James is of course Scottish and Tony Curran relishes the opportunity for a Sauchiehall Street accent with Jacobean tinges (“Issa wee joke, for f**k’s sake!”). Julianne Moore, playing Mary, was telling 6 Music’s Lauren Laverne only the other day how much she loves Greenock and her tartan roots, but in the carnality of the court her character clearly believes Caledonia wields too much clout. There’s a role for her boy now that he’s back from France where he learned refinement, also what happens at an orgy.

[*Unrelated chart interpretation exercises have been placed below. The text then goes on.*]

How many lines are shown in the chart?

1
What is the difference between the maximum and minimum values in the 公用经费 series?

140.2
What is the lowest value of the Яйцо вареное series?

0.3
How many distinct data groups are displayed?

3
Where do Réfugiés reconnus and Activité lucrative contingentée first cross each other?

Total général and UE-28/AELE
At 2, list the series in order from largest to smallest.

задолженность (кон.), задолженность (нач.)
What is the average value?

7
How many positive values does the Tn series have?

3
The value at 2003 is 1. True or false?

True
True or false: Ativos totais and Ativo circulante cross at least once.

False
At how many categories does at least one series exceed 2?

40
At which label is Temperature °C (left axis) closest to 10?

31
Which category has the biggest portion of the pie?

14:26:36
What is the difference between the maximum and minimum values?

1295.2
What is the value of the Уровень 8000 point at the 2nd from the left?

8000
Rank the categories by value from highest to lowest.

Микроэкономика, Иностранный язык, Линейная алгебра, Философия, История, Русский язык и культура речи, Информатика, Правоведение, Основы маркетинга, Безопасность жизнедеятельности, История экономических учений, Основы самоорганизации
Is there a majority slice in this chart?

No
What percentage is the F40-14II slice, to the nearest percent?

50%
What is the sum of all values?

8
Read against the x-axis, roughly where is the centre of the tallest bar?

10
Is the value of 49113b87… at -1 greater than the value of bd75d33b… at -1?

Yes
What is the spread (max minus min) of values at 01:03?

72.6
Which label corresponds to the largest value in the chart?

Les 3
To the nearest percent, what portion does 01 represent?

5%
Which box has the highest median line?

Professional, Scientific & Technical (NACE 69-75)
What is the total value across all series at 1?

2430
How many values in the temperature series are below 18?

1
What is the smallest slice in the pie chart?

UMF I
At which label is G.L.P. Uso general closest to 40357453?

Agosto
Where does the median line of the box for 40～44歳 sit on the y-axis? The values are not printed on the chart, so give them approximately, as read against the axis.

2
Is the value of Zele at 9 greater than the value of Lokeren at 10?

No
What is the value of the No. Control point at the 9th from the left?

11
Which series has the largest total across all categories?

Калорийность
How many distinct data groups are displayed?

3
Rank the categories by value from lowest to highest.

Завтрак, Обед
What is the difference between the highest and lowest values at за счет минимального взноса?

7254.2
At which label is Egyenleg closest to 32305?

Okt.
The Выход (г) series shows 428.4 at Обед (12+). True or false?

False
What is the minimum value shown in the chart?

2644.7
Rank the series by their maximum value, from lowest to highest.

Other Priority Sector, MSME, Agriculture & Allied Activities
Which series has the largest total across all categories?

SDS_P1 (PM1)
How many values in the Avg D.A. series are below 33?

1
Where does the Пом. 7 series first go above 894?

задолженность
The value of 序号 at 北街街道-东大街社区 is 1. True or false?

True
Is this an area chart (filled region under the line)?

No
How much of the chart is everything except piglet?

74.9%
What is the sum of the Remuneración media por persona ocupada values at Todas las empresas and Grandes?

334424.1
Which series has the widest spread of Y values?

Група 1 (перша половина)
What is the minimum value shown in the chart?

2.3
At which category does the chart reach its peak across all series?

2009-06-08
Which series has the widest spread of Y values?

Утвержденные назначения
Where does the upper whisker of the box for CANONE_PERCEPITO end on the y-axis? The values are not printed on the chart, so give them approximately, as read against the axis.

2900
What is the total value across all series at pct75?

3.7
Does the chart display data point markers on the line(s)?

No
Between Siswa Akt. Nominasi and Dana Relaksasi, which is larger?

Costume dramas didn’t used to be so quick to cast off the costumes. It was The Forsyte Saga, after all, not The Forsyte Shagger. I never watched them before but, well, there must be a truth to all the sex, given that in olden times there would have been so little else to do and, honestly, it’s the veracity I enjoy about these programmes now. Both Moore and Curran are tremendous and Nicholas Galitzene as George possesses the kind of plump, pouting lips that girls - and doubtless boys - would hop over to Turkey to replicate.

“Are you familiar with the extinct volcano, Arthur’s Seat in Edinburgh?” These are the first words in The Push: Murder on the Cliff (Channel 4), spoken in court by Alex Prentice KC, a voice I know from my old high school but which is becoming increasingly familiar to viewers with Scotland allowing trials to be filmed. Last year he led the prosecution into the murders of Renee and Andrew MacRae, one of Scotland’s most notorious and longest-running unsolved mysteries. In the dock here was Kashif Anwar, accused of pushing his pregnant wife Fawziyah Javed to her death from the craggy summit in 2021.

This is stunning work from documentarist Anna Hall, painful at times, though that’s nothing compared to the agonies of Fawziyah’s family, listening to a phonecall of Anwar screaming at their daughter: “You’re a disease … the sooner you’re dead, the better.” But it’s also gripping in the skill with which the case is constructed for a crime without eyewitnesses.

It feels like important work. Many watching won’t be familiar with honour-based abuse. Anyone watching in coercive relationships will appreciate the value of recording conversations. Fawziyah’s mum Yasmin says: “She was an angel, perfect in every way, gave so much to society and had many great plans for her life.” Our legal eagles bring quiet dignity to the trial process. Other true crime docs, where participants are more aware of the cameras, are available.